GASTON: la nostalgia metropolitana e quella nebbia sottile

Sfumature di Rap, di cemento metropolitano, di Jazz e di Fusion, sumature di pop e di “Cartoline” che al passato tornano per raccontare meglio quello che sta accadendo di dentro. Sfumature: tra nebbie sottili di un pomeriggio invernale e quelle soluzioni digitali che arrivano da una N.Y. notturna di periferia. Malavita e romanticismo. Colori accesi di Gaston e suoni opachi di “Cartoline”.

Un lavoro personale come “Cartoline” arriva ora… perché secondo te? Hai tante ferite dentro o tanta energia per restare in equilibrio?
Nè tante ferite nè tutte queste energie in realtà. Cartoline arriva in un periodo in cui faccio fatica ad accostarmi ed ad ascoltare una musica (quella rap) che pur essendo il mio punto di partenza non riesce più a coinvolgermi a pieno. Mi sembra tutto molto montato e plasticoso, a parte rari casi mi sembra che tutti attingano da un vocabolario comune e che abbiano visto troppi Gomorra/Suburra. Questo modo di fare mi ha stancato un po’, voglio sapere quanto sei vulnerabile e non quanto spacchi. Quindi comincio da me stesso.

Chi è Gaston per davvero? Un ragazzo figlio del rap e dell’hip hop o un cantautore pop di musica leggera? O magari un filo americano amante di una certa Fusion scura di periferia?
Un ragazzo molto fluido, artisticamente figlio di un rapper e di un cantautore. Ma gli orizzonti sono in continua espansione. Mi piacciono le cose che rispondo alle domande che mi sto ponendo in un dato periodo.

Oggi assistiamo sempre di più alla comparsa degli EP: secondo te perché? Il mondo digitale si sta definitivamente imponendo sulla vita quotidiana o torneranno a vincere i vinili?
Il fatto è che nelle nuove auto non ci sono più i lettori cd. E nelle case lo stereo prende polvere. Quindi se devo collezionare preferisco un manufatto come il vinile, se devo ascoltare un sacco di musica diversa ovviamente il digitale. Non voglio generalizzare ma la vedo così. Ho pubblicato un ep perché vorrei un’attenzione più duratura e profonda di quella che si concede ad un singolo, ma nello stesso tempo non troppo impegnativa o dispersiva come quella di cui dovrebbe godere ogni album. Non ci sono i presupposti.

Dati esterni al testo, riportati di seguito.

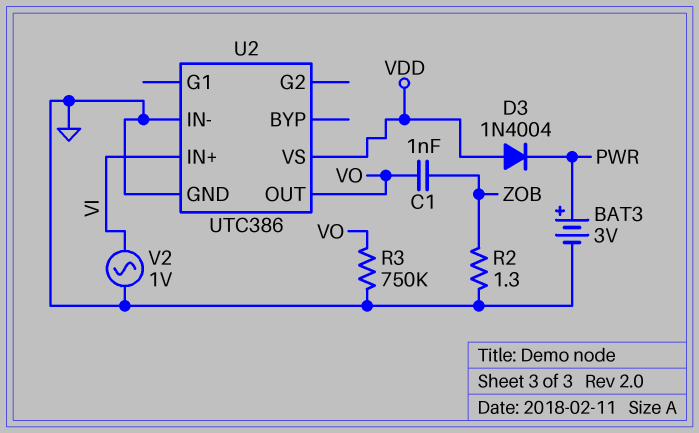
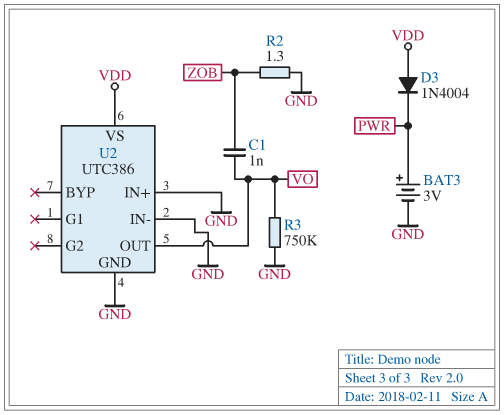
U2 pin IN+: VI -> GND
V2: AC 1V (GND, VI) -> none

La tua musica nasce dalla strada o alla strada vuole tornare? Solita storia dell’uomo e della gallina…
In strada ho fatto le mie esperienze ma non è la strada di Notorious B.I.G. o di Marracash, per dire. Quando si usa questo termine nel microcosmo rap bisogna stare attenti. Per strada ho imparato a conoscermi perchè è il luogo d’incontro con i coetanei, così come con i “più grandi”. Per strada ho capito chi non ero. La mia musica nasce dall’udito, dalla vista, dalle parole, dal tatto e lì vuole tornare, nei sensi altrui.

E per te oggi la musica che peso sociale ha? Sottofondo per qualcuno che sta facendo serata o può ancora determinare un cambiamento nelle masse?
Entrambi, anche la stessa canzone può avere diverse funzioni e svariati livelli di lettura. La musica nasce da un contesto sociale e su questo esercita i suoi cambiamenti. Gli artisti sono da sempre un incubatore di cambiamenti. Ma non è che mi aspetto che torni un Sessantotto. Certe cose ci sono già state e i cambiamenti di domani sono già nell’aria oggi. Questi meccanismi sono più chiari quando già conclusi, ne riparliamo tra 20 anni.

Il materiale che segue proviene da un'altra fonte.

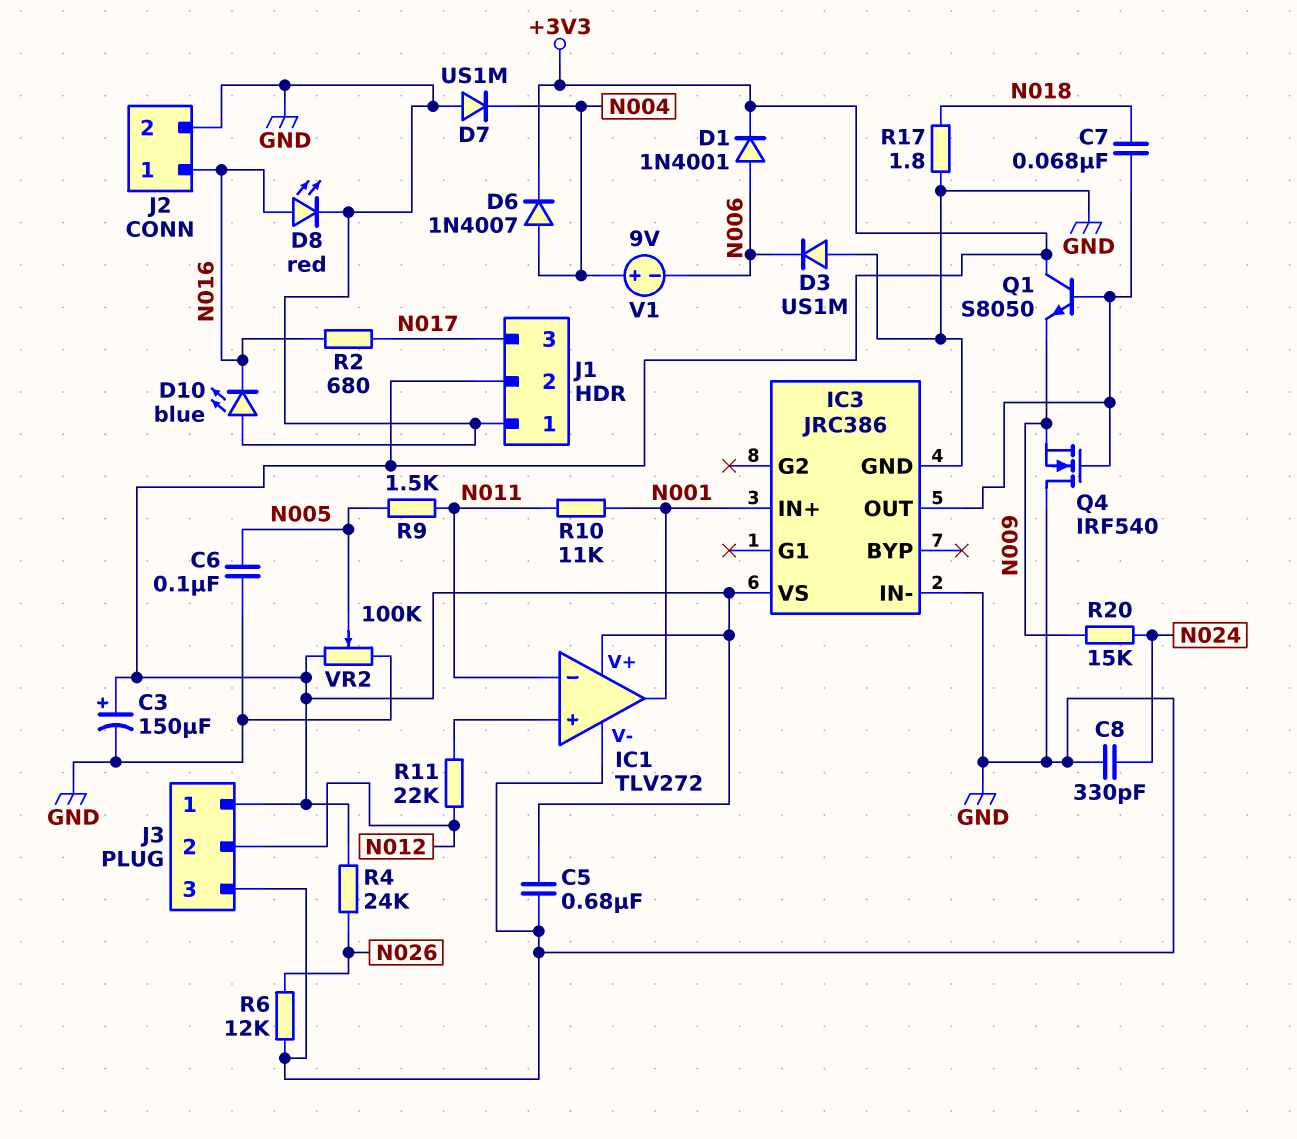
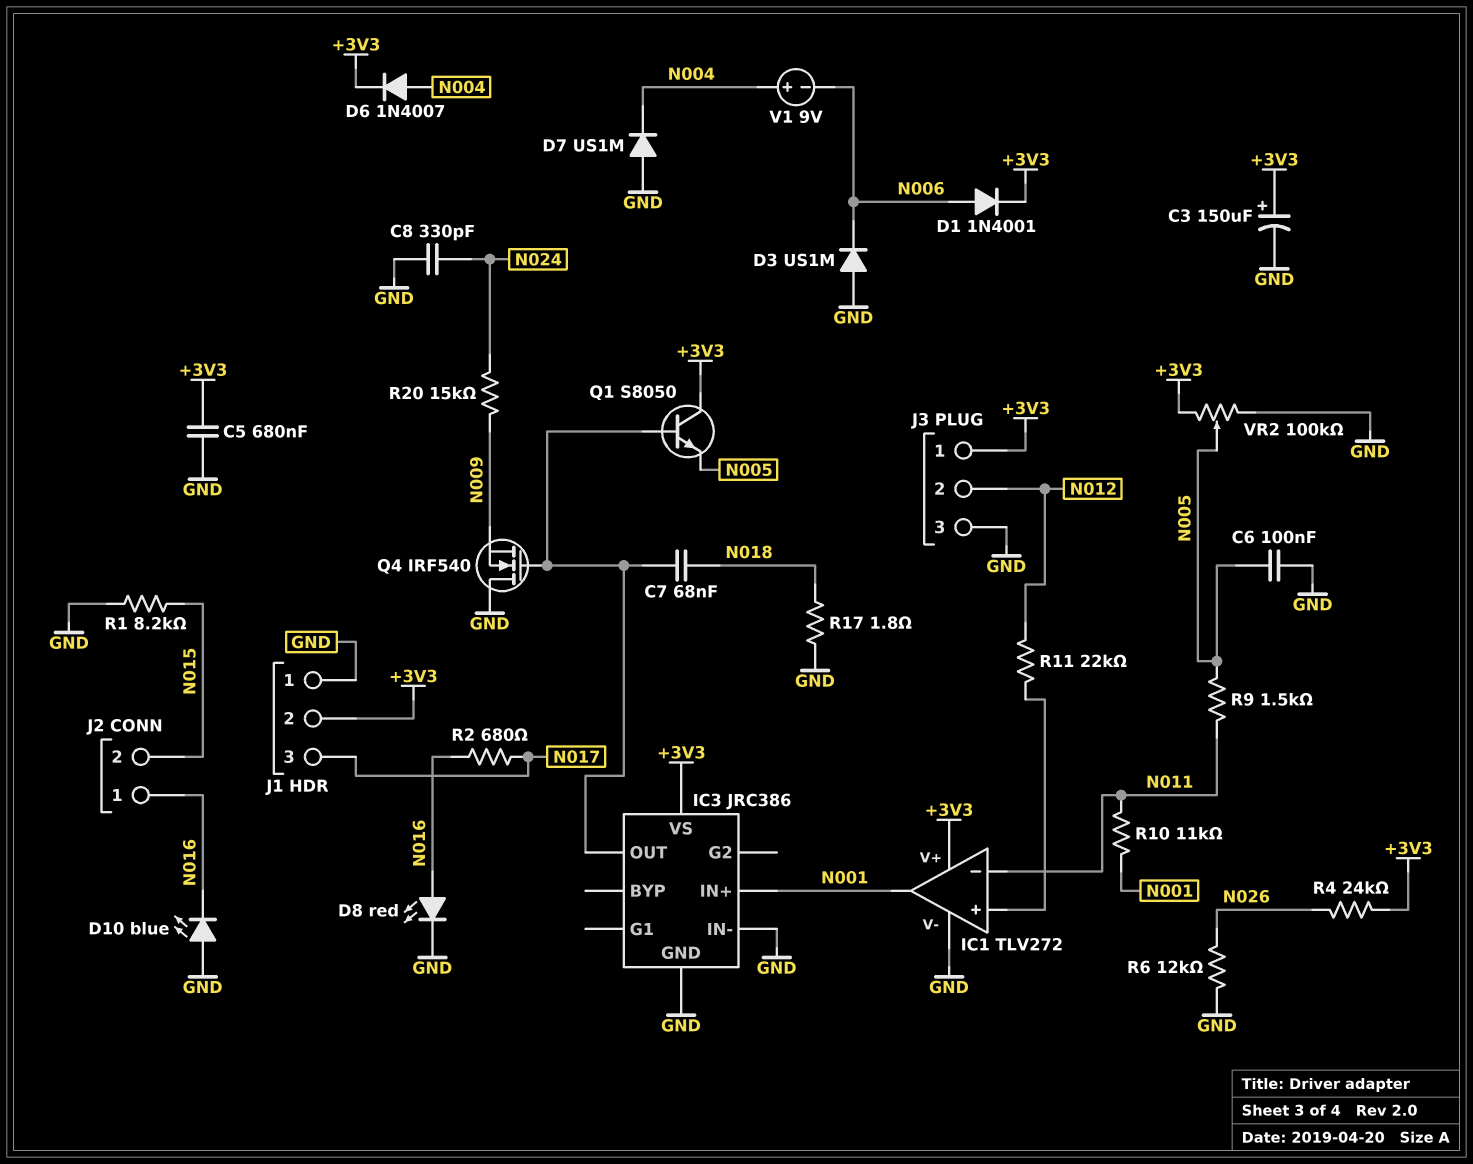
J2 pin 2: GND -> N015
Q1: NPN S8050 (B IC3/OUT, C +3V3, E N009) -> NPN S8050 (B IC3/OUT, C +3V3, E N005)
R1: none -> 8.2k (GND, N015)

Ed è veramente bello il video di “Viale del Tramonto”. Come nasce? Buona la prima o è stato provato e riprovato mille volte per riuscire a far sincronizzare i tempi?
Buona la prima no. Non succede quasi mai con i piani sequenza. Anche perché non lo avevamo provato sul “campo” quindi direi giusto il tempo di coordinarci tutti e prendere il passo. Lo abbiamo provato 6 o 7 volte, alla fine neanche tante.